Jeez. It was like talking to a Magic 8 Ball. With a sigh, Vlad pinched the bridge of his nose and asked, “Will the Pravus rule over vampirekind and enslave the human race?”

“He will do one out of necessity The other will be done in charity.”

“Which one will he ... I do out of necessity?”

“The Pravus will rule over vampirekind.”

Vlad’s heart thumped twice, hard. “And if I don’t want to?”

Dorian shook his head. “You’re asking my advice now, advice that I cannot give.”

After mulling this over for a bit, Vlad wondered aloud, “How can I enslave the human race out of charity?”

Dorian narrowed his eyes, his attention waning. “Would you be opposed to slitting open a vein and filling a cup? It would be cold, but I think it might satiate my need.”

“No, Dorian.” He wouldn’t let Dorian feed ... and he would continue to keep their interactions to himself. He wasn’t sure why, exactly, but Vlad wanted to handle this on his own. Besides, Otis and Vikas had enough on their plates.

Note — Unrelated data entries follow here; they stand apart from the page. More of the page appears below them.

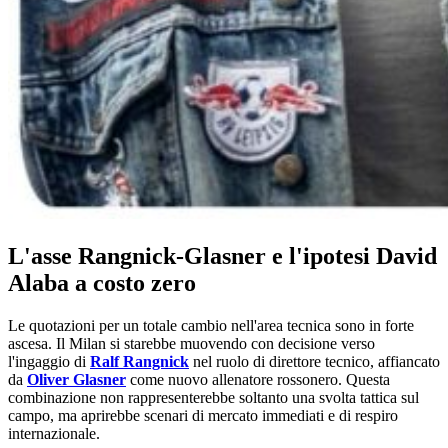
L'asse Rangnick-Glasner e l'ipotesi David
Alaba a costo zero
Le quotazioni per un totale cambio nell'area tecnica sono in forte
ascesa. Il Milan si starebbe muovendo con decisione verso
l'ingaggio di
Ralf Rangnick
nel ruolo di direttore tecnico, affiancato
da
Oliver Glasner
come nuovo allenatore rossonero. Questa
combinazione non rappresenterebbe soltanto una svolta tattica sul
campo, ma aprirebbe scenari di mercato immediati e di respiro
internazionale.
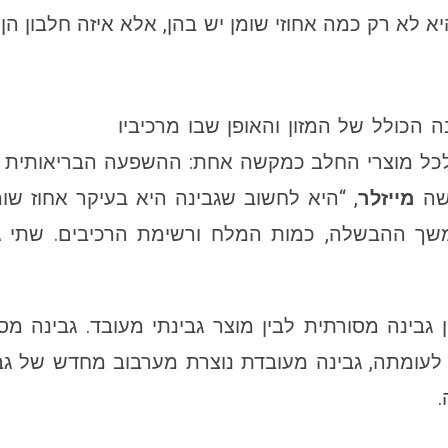
א לא רק כמה אחוזי שומן יש בהן, אלא איזה חלבון הן 
 הכולל של המזון והאופן שבו מרכיביו
ס לכל מוצרי החלב כמקשה אחת: ההשפעה הבריאותית 
ישה
מייזלר
, “היא לחשוב שגבינה היא בעיקר אחוז שומ
 משך ההבשלה, כמות המלח ורשימת הרכיבים. שתי גב
גבינה מסורתית לבין מוצר גבינתי מעובד. גבינה מ
 לעומתה, גבינה מעובדת נוצרת מערבוב מחדש של גב
.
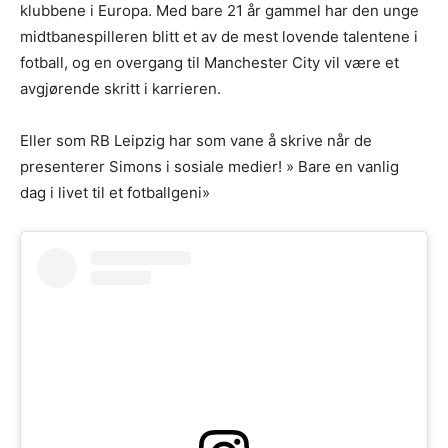
klubbene i Europa. Med bare 21 år gammel har den unge
midtbanespilleren blitt et av de mest lovende talentene i
fotball, og en overgang til Manchester City vil være et
avgjørende skritt i karrieren.
Eller som RB Leipzig har som vane å skrive når de
presenterer Simons i sosiale medier! » Bare en vanlig
dag i livet til et fotballgeni»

“You can’t blame a vampire for trying.” His sly smile slipped into a more serious purse as he shook his head. “I must leave. The urge to feed from you is becoming too intense. It’s almost unbearable now.”

Vlad nodded at this, still questioning Dorian’s motives. “Does this mean you’re not going to attack me anymore?”

Dorian flashed him a smile as he turned to leave. “For now, my young friend. Sleep well.”





31





MIDNIGHT MASQUERADE


VLAD FINISHED JOTTING DOWN THE DETAILS of his day and closed his journal with a snap. It was getting full. Soon there would be no more room to write at all.

But there was no time for musing about how full his journal had gotten. Vlad had an appointment. A very important appointment. One he’d kept almost every night and certainly every weekend night for the past four months. In fact, the past few months had been oddly full of btiss—no sign of D’Ablo, no interference by Dorian, not even so much as a sniffle from Eddie. Vlad’s life felt, for lack of a better word, normal.

He dropped his journal on the chair and made his way to the arched windows, then stepped from the belfry and floated gently down to the ground. He had made it a block from school when a wooden stake whizzed by his head and stuck fast in a tree trunk.

The corner of his mouth rose in a smirk before he turned around. That one was close. But he knew Joss wouldn’t get it much closer. Ever since the hospital, their fights were the equivalent of sparring and showing off.

Vlad turned, searching the darkness for Joss. When he found him—merely a shadow within the shadows—he darted forward with vampire speed, clotheslining the slayer. Joss made an oof sound and fell to the ground.

It was like a play, a theatrical representation of what vampires and slayers were meant to do. The players moved back and forth across the stage, knowing that when the sun rose, when the curtain came down, life would resume and the play would be all but forgotten.

As a courtesy, neither of the players mentioned Meredith.

A bead of sweat dripped into Vlad’s left eye, but he brushed it away with the back of his hand and high kicked Joss in the center of his chest. Joss did a windmill kick, knocking Vlad’s feet out from under him. But neither stayed on the ground for very long.

Vlad took to the trees, hopping almost silently from treetop to treetop in a circle around Joss, who stood at the ready scanning the darkness for any clue of where he’d gone. In a breath, Vlad dropped from a branch, ripped the stake from the tree’s trunk and slashed forward, stopping with the sharp, silver point pressing into Joss’s back.